Al frente… Macri. Celebrando que Scioli haya renunciado a ser el candidato espejo a él. Un Macri que descubría que se quedaba con toda la “gente” a la que pudo hablar con la soltura propia de quienes saben que el palacio propio estaba fortalecido y con iniciativas de todo tipo. Fue entonces cuando lo que parecía imposible finalmente se hizo posible: el PRO ganó la calle. Primero con esos actos-caminatas en los que el candidato se desplaza por los barrios porque sabe que los que habitan esos barrios no van a donde los políticos los convocan. Actos que luego devino en los viejos actos que sólo el kirchnerismo había logrado revitalizar: una Humahuaca a la que se dirigieron miles de personas que abandonaron sus casas para dirigirse al espacio público que el candidato había elegido u que con la presencia ofrecía participación y fidelidad electoral.

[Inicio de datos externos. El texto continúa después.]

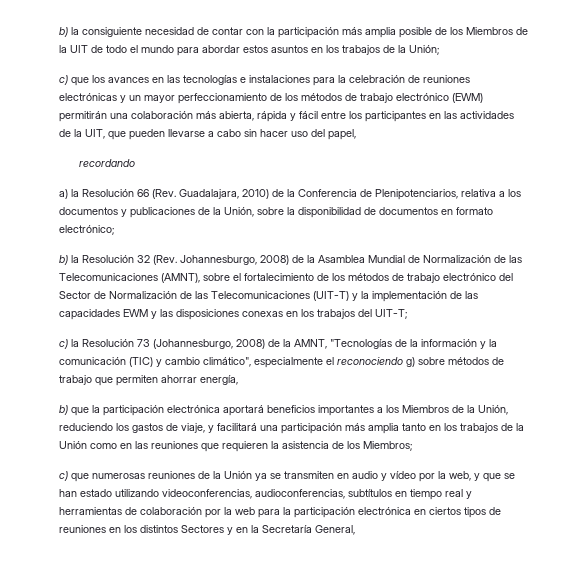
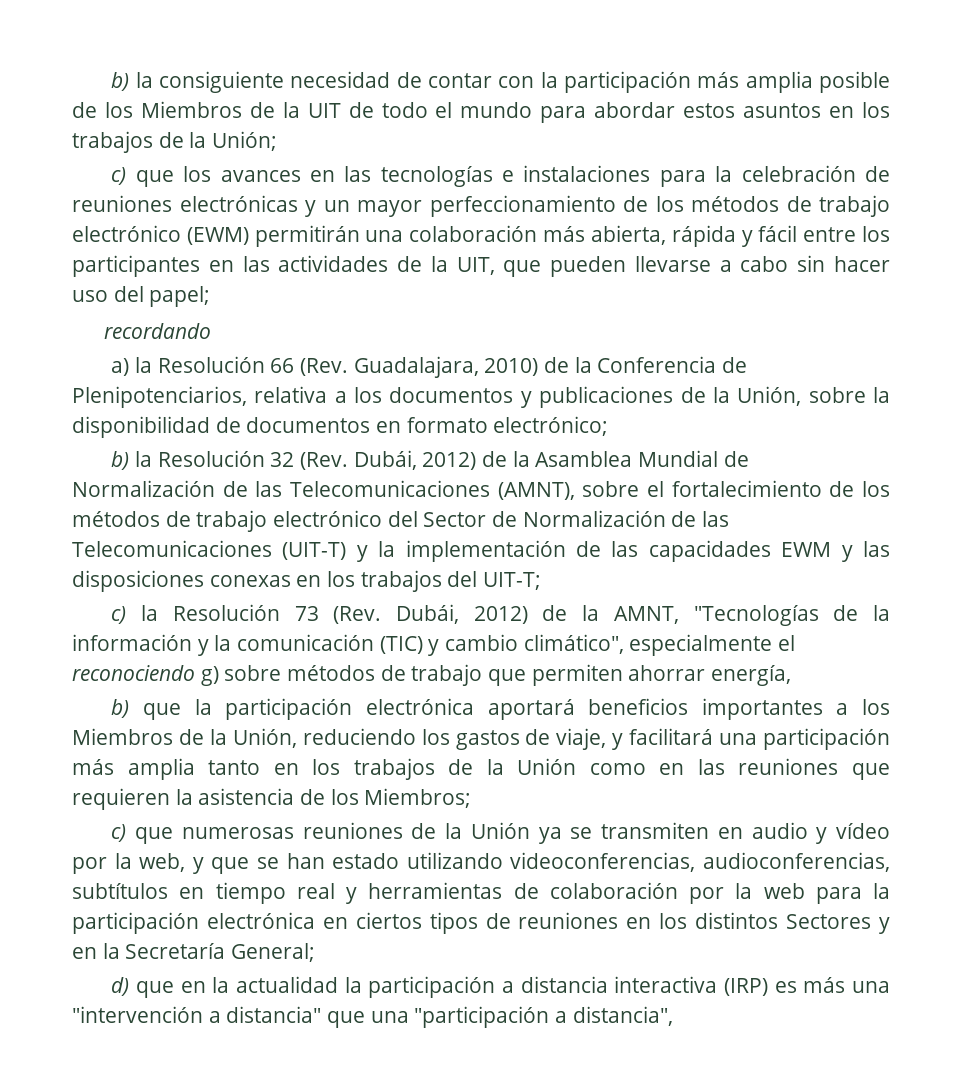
[328,129,356,140] papel, -> [149,286,211,307] papel;
[180,255,289,265] Johannesburgo, 2008) -> [353,450,477,470] Dubái, 2012)
[153,339,265,349] (Johannesburgo, 2008) -> [333,604,528,624] (Rev. Dubái, 2012)
[315,525,355,535] General, -> [231,943,316,962] [111,976,891,998] [72,1006,673,1028] General; // d) que en la actualidad la participación a distancia interactiva (IRP) es más una "intervención a distancia" que una "participación a distancia",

Allí la contienda termino de definirse. El buen muchacho Scioli perdía con el buen muchacho Macri cuyo triunfo materializa el sueño de los sectores dominantes: contar con una fuerza política propia con potencialidades electorales de la que históricamente  había carecido. Carencia que explica por qué a lo largo del siglo XX recurrió a los golpes de estado o a cooptar partidos populares en los que, sin embargo, siempre residen sectores que buscando subordinar el mercado a la política le generaban profundas desconfianzas a ese stablishment. He allí el carácter histórico de las elecciones de ayer: la derecha tiene su partido propio.